Endoplasmic Reticulum-Targeted Polymer-Manganese Nanocomplexes for Tumor Immunotherapy

Abstract

Manganese ions (Mn²⁺) are an immune activator that enhances the activation of both cGAS and STING proteins. The STING signaling activation and subsequential immune responses are predominantly associated with endoplasmic reticulum (ER).
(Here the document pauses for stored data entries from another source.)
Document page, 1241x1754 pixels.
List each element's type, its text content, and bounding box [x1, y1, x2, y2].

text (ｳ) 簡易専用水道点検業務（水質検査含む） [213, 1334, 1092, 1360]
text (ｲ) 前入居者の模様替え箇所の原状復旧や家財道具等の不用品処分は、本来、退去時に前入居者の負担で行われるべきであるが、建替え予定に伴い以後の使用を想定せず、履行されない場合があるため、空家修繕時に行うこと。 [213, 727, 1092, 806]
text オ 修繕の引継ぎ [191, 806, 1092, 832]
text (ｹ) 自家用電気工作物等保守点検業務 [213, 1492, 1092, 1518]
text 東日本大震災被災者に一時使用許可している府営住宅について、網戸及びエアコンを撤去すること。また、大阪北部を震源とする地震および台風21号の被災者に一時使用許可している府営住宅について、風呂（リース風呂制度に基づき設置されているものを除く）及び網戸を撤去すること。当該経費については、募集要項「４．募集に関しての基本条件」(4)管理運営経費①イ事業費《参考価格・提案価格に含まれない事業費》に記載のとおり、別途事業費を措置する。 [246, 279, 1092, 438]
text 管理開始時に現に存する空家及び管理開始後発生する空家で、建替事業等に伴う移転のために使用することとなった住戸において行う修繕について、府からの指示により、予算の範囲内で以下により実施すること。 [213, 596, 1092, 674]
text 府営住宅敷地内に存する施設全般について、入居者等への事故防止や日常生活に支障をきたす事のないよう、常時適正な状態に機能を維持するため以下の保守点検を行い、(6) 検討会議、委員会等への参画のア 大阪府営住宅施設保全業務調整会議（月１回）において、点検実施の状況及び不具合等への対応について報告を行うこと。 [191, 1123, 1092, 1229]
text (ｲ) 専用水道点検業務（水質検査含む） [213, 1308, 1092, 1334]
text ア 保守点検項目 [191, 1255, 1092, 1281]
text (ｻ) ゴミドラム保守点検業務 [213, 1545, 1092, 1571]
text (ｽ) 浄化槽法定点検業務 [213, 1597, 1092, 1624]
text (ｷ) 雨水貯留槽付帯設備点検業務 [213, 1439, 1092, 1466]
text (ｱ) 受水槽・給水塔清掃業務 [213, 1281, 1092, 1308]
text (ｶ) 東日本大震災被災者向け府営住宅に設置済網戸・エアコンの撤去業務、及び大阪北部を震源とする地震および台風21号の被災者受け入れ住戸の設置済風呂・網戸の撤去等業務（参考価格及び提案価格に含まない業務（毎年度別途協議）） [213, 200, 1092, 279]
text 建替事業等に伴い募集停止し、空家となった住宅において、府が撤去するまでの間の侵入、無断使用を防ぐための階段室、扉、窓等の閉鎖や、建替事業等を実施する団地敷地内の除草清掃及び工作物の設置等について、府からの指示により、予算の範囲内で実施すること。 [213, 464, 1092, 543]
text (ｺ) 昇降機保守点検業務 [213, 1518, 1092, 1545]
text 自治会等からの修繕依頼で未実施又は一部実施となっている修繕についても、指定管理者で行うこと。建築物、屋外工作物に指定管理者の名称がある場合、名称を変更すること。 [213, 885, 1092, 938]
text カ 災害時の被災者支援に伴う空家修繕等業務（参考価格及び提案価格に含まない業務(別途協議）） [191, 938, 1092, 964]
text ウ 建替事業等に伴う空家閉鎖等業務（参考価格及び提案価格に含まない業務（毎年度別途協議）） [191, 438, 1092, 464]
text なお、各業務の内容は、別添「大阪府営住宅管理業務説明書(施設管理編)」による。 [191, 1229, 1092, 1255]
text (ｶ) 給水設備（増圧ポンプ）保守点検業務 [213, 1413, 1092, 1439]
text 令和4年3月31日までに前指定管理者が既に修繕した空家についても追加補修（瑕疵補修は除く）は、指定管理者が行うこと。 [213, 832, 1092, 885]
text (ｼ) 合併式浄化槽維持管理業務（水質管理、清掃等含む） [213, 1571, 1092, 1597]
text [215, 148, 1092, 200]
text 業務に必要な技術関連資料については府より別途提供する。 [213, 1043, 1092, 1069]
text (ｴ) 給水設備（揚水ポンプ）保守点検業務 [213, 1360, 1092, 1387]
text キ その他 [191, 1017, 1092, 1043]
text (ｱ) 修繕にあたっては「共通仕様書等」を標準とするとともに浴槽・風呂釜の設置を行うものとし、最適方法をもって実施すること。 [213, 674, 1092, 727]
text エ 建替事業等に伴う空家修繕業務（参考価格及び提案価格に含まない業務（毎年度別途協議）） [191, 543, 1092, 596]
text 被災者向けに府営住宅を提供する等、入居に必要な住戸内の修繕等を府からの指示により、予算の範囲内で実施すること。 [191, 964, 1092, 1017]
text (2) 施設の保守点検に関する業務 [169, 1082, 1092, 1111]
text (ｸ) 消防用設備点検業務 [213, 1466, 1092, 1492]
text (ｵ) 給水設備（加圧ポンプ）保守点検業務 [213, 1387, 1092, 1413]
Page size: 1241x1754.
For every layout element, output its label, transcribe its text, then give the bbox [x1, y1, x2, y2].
Therefore, ER targeting of Mn²⁺ in the subcellular compartments would promote the activation of STING signaling pathways. Herein, we report the design of ER-targeted manganese-based nanocomplexes (NCs) by complexation of Mn²⁺ with a zwitterionic polymer, poly[2-(N-oxide-N,N-dimethylamino) ethyl methacrylate] (OPDMA). The Mn/OPDMA nanocomplexes (Mn/OPDMA NCs) keep a long blood circulation for tumor accumulation and trigger adsorption-mediated transcytosis for extravasation and deep tumor penetration. Notably, in the tumor-associated macrophages, the Mn/OPDMA NCs can preferentially translocate to their ERs, significantly enhancing cGAS-STING pathway activation for tumor-associated macrophage polarization and IFN-β secretion. In mouse colon and hepatocellular cancer models, the intravenously administrated Mn/OPDMA NCs efficiently remodel tumor immune microenvironment, greatly retard tumor growths by 2.4- to 5-fold, and prolong the mouse survivals compared to free Mn²⁺-treated mice. This study provides the ER-targeted delivery of Mn²⁺ that achieves robust STING activation and, thus, potent systemic tumor inhibition without the toxicity of free Mn²⁺.